Reproduce every item below with "Especialistas" renamed to "Expertos" wherever it occurs, leaving everything else unchanged. Leave out the pictures.

Saved data entries
# # # #
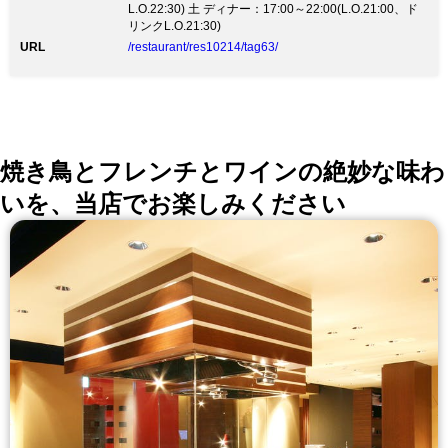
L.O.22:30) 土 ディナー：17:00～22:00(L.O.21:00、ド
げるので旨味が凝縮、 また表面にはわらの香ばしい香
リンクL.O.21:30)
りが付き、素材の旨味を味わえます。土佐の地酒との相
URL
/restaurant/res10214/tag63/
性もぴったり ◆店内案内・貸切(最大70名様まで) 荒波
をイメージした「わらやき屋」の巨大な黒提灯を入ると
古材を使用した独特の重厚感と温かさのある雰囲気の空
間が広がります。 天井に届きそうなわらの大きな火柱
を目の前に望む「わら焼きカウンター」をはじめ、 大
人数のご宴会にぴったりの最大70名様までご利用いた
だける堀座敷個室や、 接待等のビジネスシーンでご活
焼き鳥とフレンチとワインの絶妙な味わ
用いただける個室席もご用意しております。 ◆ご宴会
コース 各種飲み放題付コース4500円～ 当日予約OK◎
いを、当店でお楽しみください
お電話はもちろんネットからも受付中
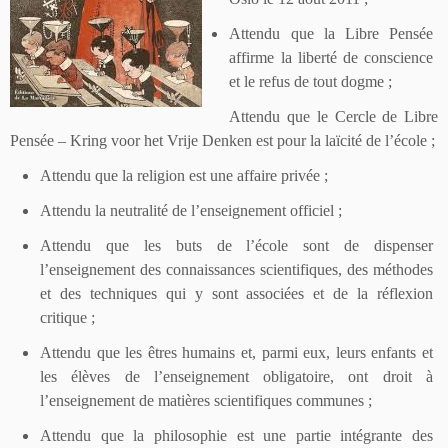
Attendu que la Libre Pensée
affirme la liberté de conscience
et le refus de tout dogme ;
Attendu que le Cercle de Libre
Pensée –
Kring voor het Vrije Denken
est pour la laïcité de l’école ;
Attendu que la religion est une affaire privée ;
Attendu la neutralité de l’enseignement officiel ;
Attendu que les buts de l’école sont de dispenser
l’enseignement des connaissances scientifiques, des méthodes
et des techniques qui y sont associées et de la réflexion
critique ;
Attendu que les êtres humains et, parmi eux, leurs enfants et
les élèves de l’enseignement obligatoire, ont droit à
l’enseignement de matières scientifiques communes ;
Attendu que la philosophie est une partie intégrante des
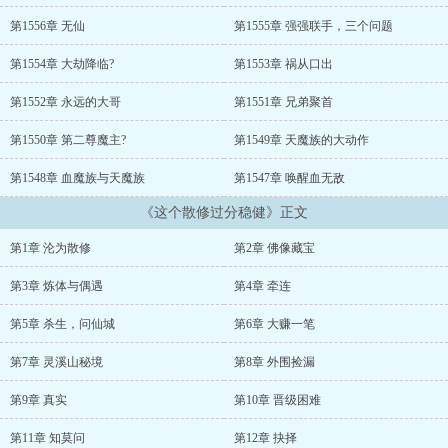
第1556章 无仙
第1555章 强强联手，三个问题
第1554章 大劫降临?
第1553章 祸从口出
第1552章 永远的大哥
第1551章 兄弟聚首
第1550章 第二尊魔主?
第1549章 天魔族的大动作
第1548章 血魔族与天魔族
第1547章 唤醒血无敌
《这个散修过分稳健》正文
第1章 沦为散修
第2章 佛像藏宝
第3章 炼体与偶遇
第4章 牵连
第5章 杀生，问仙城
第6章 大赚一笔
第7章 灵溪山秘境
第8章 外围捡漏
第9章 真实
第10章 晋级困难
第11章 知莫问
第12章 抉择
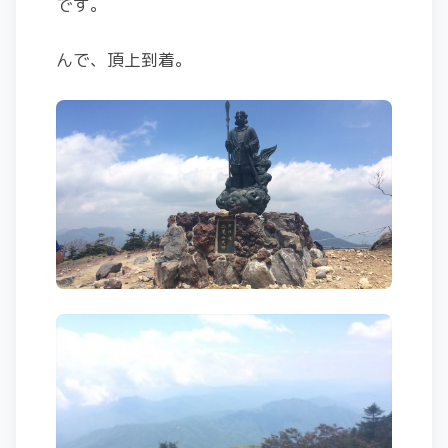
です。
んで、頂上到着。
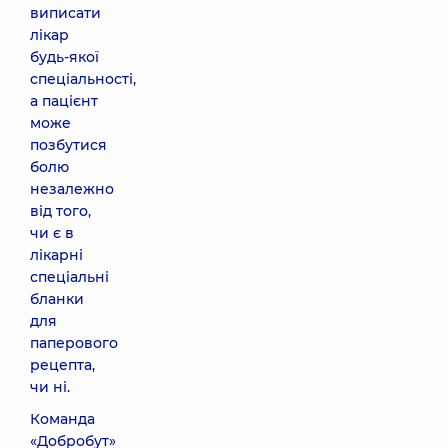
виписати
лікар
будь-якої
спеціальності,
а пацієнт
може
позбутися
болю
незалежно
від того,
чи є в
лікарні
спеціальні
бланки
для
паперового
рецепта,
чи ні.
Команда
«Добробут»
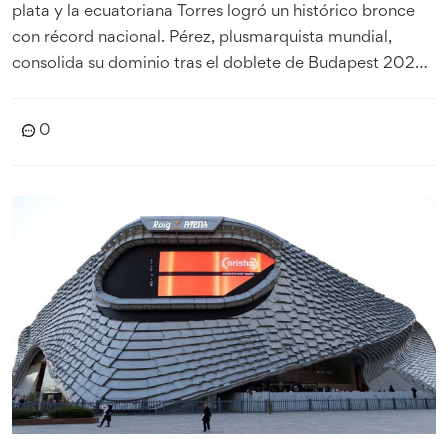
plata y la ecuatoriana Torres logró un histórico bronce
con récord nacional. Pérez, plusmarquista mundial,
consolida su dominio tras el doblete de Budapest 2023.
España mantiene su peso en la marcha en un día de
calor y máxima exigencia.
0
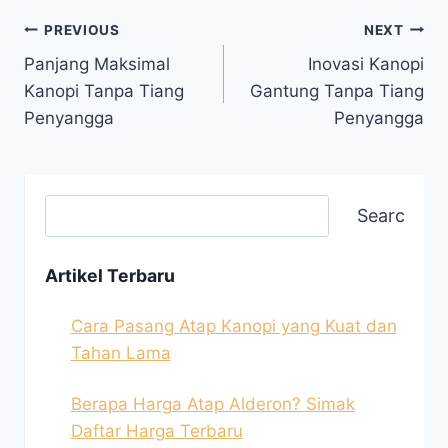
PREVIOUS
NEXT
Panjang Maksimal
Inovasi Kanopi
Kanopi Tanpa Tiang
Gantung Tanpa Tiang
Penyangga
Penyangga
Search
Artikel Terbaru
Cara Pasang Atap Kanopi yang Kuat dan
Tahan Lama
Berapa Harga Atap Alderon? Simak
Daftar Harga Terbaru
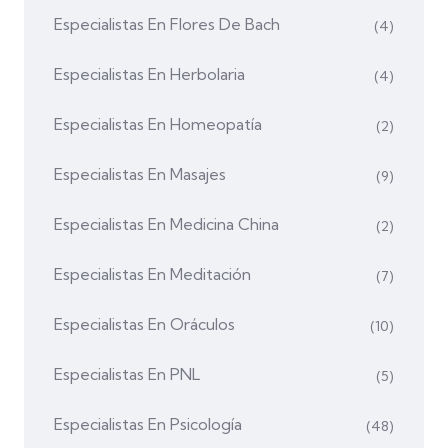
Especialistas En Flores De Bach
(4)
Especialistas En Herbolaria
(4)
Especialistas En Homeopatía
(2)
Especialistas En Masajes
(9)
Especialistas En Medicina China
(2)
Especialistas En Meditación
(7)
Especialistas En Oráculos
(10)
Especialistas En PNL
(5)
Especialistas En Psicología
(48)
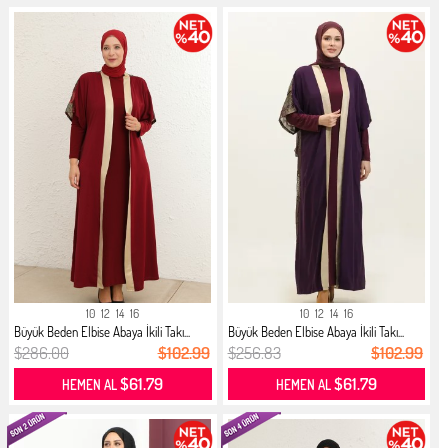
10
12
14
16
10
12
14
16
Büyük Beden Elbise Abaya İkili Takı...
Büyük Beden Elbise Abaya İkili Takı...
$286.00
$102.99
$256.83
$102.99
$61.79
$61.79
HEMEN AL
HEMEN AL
# # # #
=== Task result ===
L.O.22:30) 土 ディナー：17:00～22:00(L.O.21:00、ド
げるので旨味が凝縮、 また表面にはわらの香ばしい香
リンクL.O.21:30)
りが付き、素材の旨味を味わえます。土佐の地酒との相
URL
/restaurant/res10214/tag63/
性もぴったり ◆店内案内・貸切(最大70名様まで) 荒波
をイメージした「わらやき屋」の巨大な黒提灯を入ると
古材を使用した独特の重厚感と温かさのある雰囲気の空
間が広がります。 天井に届きそうなわらの大きな火柱
を目の前に望む「わら焼きカウンター」をはじめ、 大
人数のご宴会にぴったりの最大70名様までご利用いた
だける堀座敷個室や、 接待等のビジネスシーンでご活
焼き鳥とフレンチとワインの絶妙な味わ
用いただける個室席もご用意しております。 ◆ご宴会
コース 各種飲み放題付コース4500円～ 当日予約OK◎
いを、当店でお楽しみください
お電話はもちろんネットからも受付中
Attendu que la Libre Pensée
affirme la liberté de conscience
et le refus de tout dogme ;
Attendu que le Cercle de Libre
Pensée –
Kring voor het Vrije Denken
est pour la laïcité de l’école ;
Attendu que la religion est une affaire privée ;
Attendu la neutralité de l’enseignement officiel ;
Attendu que les buts de l’école sont de dispenser
l’enseignement des connaissances scientifiques, des méthodes
et des techniques qui y sont associées et de la réflexion
critique ;
Attendu que les êtres humains et, parmi eux, leurs enfants et
les élèves de l’enseignement obligatoire, ont droit à
l’enseignement de matières scientifiques communes ;
Attendu que la philosophie est une partie intégrante des
第1556章 无仙
第1555章 强强联手，三个问题
第1554章 大劫降临?
第1553章 祸从口出
第1552章 永远的大哥
第1551章 兄弟聚首
第1550章 第二尊魔主?
第1549章 天魔族的大动作
第1548章 血魔族与天魔族
第1547章 唤醒血无敌
《这个散修过分稳健》正文
第1章 沦为散修
第2章 佛像藏宝
第3章 炼体与偶遇
第4章 牵连
第5章 杀生，问仙城
第6章 大赚一笔
第7章 灵溪山秘境
第8章 外围捡漏
第9章 真实
第10章 晋级困难
第11章 知莫问
第12章 抉择
です。
んで、頂上到着。
виписати
лікар
будь-якої
спеціальності,
а пацієнт
може
позбутися
болю
незалежно
від того,
чи є в
лікарні
спеціальні
бланки
для
паперового
рецепта,
чи ні.
Команда
«Добробут»
plata y la ecuatoriana Torres logró un histórico bronce
con récord nacional. Pérez, plusmarquista mundial,
consolida su dominio tras el doblete de Budapest 2023.
España mantiene su peso en la marcha en un día de
calor y máxima exigencia.
0
PREVIOUS
NEXT
Panjang Maksimal
Inovasi Kanopi
Kanopi Tanpa Tiang
Gantung Tanpa Tiang
Penyangga
Penyangga
Search
Artikel Terbaru
Cara Pasang Atap Kanopi yang Kuat dan
Tahan Lama
Berapa Harga Atap Alderon? Simak
Daftar Harga Terbaru
Expertos En Flores De Bach
(4)
Expertos En Herbolaria
(4)
Expertos En Homeopatía
(2)
Expertos En Masajes
(9)
Expertos En Medicina China
(2)
Expertos En Meditación
(7)
Expertos En Oráculos
(10)
Expertos En PNL
(5)
Expertos En Psicología
(48)
10
12
14
16
10
12
14
16
Büyük Beden Elbise Abaya İkili Takı...
Büyük Beden Elbise Abaya İkili Takı...
$286.00
$102.99
$256.83
$102.99
$61.79
$61.79
HEMEN AL
HEMEN AL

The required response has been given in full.